Depending on your interests and musical tastes, the real reason to be there was one of three discussions: The MusiCares Vocal Tech Workshop, the Producer Super Panel, or Here, There and Everywhere: My Life Recording the Music of the Beatles with Geoff Emerick. But even better than the supposed professional takeaways were the anecdotes, side conversations, and a sense that the music industry actually gives a damn about what fans want. Here are some highlights and observations:

>> The day started with a panel on Music and Entertainment Law to talk about intellectual property and other unsexy topics. It was one of those things that you know you should attend, but wouldn’t be terribly disappointed if you missed. I spoke to a young corporate attorney who dug the info, but was totally miffed about panelist and GhetOVision founder Kawan “KP” Prather’s frequent comparisons of the music industry to the dope game.

>> Soul power vocalist Ledisi, R&B singer/producer/songwriter Ne-Yo, and larynologist and director of Emory University’s Voice Center Dr.
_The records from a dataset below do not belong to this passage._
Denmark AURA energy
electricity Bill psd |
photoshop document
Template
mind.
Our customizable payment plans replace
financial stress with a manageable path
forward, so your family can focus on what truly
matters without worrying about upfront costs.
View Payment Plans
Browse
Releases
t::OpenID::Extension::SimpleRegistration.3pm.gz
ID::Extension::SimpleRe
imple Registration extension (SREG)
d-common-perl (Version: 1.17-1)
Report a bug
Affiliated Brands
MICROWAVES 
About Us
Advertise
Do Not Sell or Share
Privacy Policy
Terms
Michael M. Johns made up the MusiCares Vocal Tech Workshop panel moderated by renowned voice coach Jan Smith — best known for enhancing the pipes of the biggest names in soul, rock, and hip-hop, from Usher to the Real Housewives' incomparable Kim Zolciak of “Tardy to the Party” fame. Ledisi humbly spoke about being “where I’m supposed to be today” after rebounding from a 65 percent probability of requiring surgery to heal vocal cord strain. Ne-Yo too shared a “wake-up call” when he once lost his voice mid-performance, facing the prospect of being “that dude with the raspy voice [working] at McDonald’s” if his career were to falter.
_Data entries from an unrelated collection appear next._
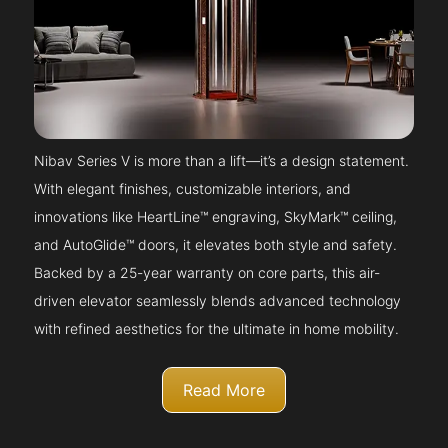
Nibav Series V is more than a lift—it’s a design statement.
With elegant finishes, customizable interiors, and
innovations like HeartLine™ engraving, SkyMark™ ceiling,
and AutoGlide™ doors, it elevates both style and safety.
Backed by a 25-year warranty on core parts, this air-
driven elevator seamlessly blends advanced technology
with refined aesthetics for the ultimate in home mobility.
Read More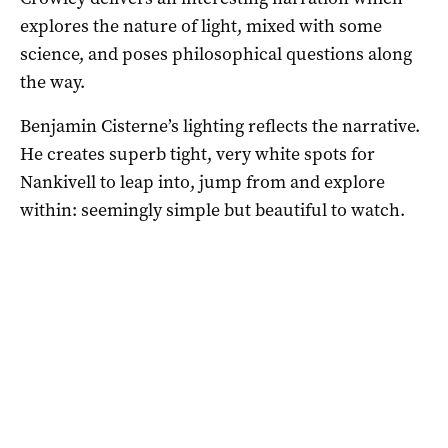
explores the nature of light, mixed with some
science, and poses philosophical questions along
the way.
Benjamin Cisterne’s lighting reflects the narrative.
He creates superb tight, very white spots for
Nankivell to leap into, jump from and explore
within: seemingly simple but beautiful to watch.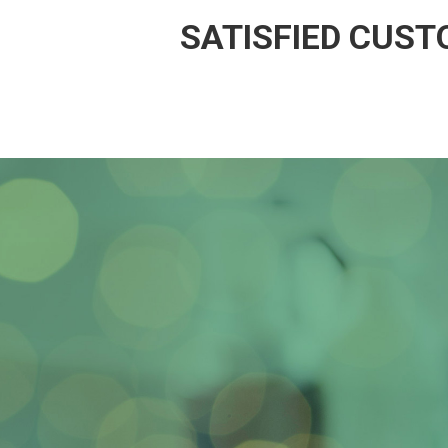
SATISFIED CUS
>> The Super Producer panel was really the place to be. Led by producer, songwriter and performer, Butch Walker, these guys had something to say in the standing-room-only space. Rounding out the group was Red Hot Chili Peppers’ producer, Brendan O’Brien; Jay-Z’s onetime go-to guy, Justin "Just Blaze" Smith; British rock royalty, U2 producer, and Order of the British Empire member, Steve Lillywhite; and R&B hitmaker, Bryan Michael Cox — who all but missed the program due to a delayed flight. Producers talked about the use of technology — including everything from a hip-hop producer's ability to splice samples from multiple genres into something new and tasty like chefs on an episode of Food Network’s "Chopped" to the universally reviled overuse of Auto-Tune. “It’s possible for actors to be singers [like] Jennifer Lopez,” said Walker. Ironically, Cox arrived minutes later, back from L.A. where he had been working on J. Lo’s upcoming album.
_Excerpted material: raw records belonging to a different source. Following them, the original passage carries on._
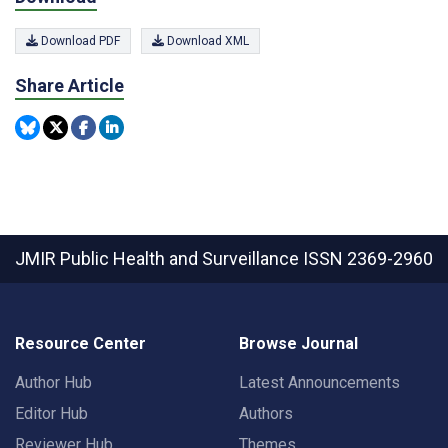
Download PDF
Download XML
Share Article
JMIR Public Health and Surveillance
ISSN 2369-2960
Resource Center
Browse Journal
Author Hub
Latest Announcements
Editor Hub
Authors
Reviewer Hub
Themes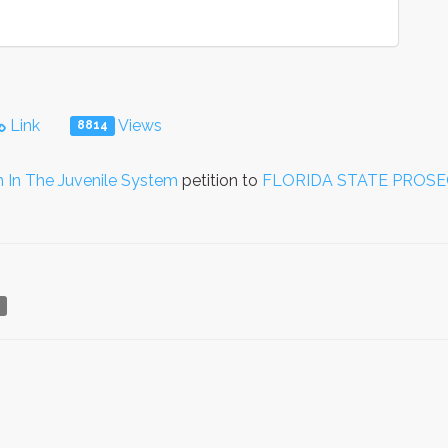
Link
Views
8814
n In The Juvenile System
petition to
FLORIDA STATE PROS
>> The final session of the day was named for the book, Here There and Everywhere, My Life Recording the Music of the Beatles, led my Beatles’ sound engineer and co-writer, Geoff Emerick and co-author/journalist Howard Massey, who put together a program of rare audio and video clips from the Fab Four like the iconic Abbey Road album cover based on a joke from Ringo, featuring the group walking away from the studio because they absolutely hated it.

Perhaps the music industry has taken on a new and surprising customer-friendly approach, humbled by rampant piracy and the erosion of sustainable careers for artists. There was not only an absence of elitism — assuming you got past the $100 fee for non-members, of course — but the notion that musicians and producers really want to provide the quality that the fans demand. "If your fans don't support you as an artist, you can't make it in today's environment," Just Blaze said during the producer panel. And Walker concurred: "Maybe I'm being idealistic, but you just gotta work harder to put more good on [your album]."